Quite some time ago, manufacturers discovered that they can derail lemon law cases by slight twists of language on the repair orders. It works like this: vehicle owner is having transmission problems, and brings it in first time for “hard shifting”, which is what the dealer’s service writer writes down on the repair order. Then, two months later, owner brings car back in again for “hard shifting”. The manufacturers now have a “flag system,” wherein any customer who brings a vehicle in for warranty service for the same problem a second time has their vehicle “flagged” on the computer screen. The purpose of this system is to alert the dealer technicians and service writers that there is the potential of a lemon law claim with this vehicle.
So, the service writer hears “hard shifting” as a complaint; perhaps he writes it down on the repair order because the vehicle has not yet been “flagged”; perhaps the vehicle is already flagged, or gets flagged as he’s entering data into the manufacturer’s online warranty repair system. Either way, the service writer knows, or learns, that this vehicle is a potential lemon law claim. On this visit, or on the next one, he no longer writes down the customer’s complaint as “hard shifting”; instead, he thinks of another way to express it which diverts attention away from the transmission, such as “gas pedal sticking,” or “engine over-rev”, whatever alternative words that the dealer’s service writer chooses instead of “hard shifting”.
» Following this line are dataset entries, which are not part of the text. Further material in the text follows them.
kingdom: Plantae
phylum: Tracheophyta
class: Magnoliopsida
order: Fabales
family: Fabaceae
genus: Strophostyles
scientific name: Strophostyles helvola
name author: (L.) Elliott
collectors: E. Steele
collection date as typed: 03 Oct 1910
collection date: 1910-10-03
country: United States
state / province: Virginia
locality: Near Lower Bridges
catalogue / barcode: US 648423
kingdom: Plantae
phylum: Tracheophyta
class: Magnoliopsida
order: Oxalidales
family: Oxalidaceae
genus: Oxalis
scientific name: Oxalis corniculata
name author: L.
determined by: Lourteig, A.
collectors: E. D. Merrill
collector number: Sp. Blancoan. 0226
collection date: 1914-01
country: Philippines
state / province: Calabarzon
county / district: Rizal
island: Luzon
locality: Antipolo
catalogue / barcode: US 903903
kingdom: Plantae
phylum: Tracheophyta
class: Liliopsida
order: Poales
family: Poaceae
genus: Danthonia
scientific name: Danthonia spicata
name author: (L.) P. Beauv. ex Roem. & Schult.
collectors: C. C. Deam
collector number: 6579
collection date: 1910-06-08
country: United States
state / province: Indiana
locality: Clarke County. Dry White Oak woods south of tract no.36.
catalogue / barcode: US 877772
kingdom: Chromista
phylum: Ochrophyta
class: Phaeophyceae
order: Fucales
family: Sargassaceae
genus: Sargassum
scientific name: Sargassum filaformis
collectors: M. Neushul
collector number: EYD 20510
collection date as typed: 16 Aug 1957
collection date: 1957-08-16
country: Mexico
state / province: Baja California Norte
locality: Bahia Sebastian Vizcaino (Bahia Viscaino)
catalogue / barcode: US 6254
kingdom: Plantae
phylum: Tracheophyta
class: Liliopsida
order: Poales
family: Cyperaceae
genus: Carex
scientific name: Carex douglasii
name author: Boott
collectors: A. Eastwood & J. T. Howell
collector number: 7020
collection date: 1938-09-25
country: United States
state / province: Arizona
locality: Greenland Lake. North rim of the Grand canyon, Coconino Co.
The purpose? When the customer goes to file his or her “lemon law” claim after five or six repair attempts for “hard shifting”, he is surprised to discover that he has only two repair orders which mention “hard shifting,” whereas he has five other repair orders that talk about different problems. The manufacturer can then argue that they did not have enough repair attempts for the “hard shifting,” and so can give themselves an unfair advantage in the lemon law claim.
How to you protect against this? You write out your complaints before you go to the dealership (or type them out on a computer), copy them and present your own written description of the problems to the service writer. Insist that they attach your written sheet to the repair order. That way, you ensure that YOUR description of the problem is what appears on the repair order. This leaves no room for the service writer to play any games. Obviously keep copies of everything in its own file, so you have a clear record of what you have handed to the service writer.
I hope this short blog entry is of use to you.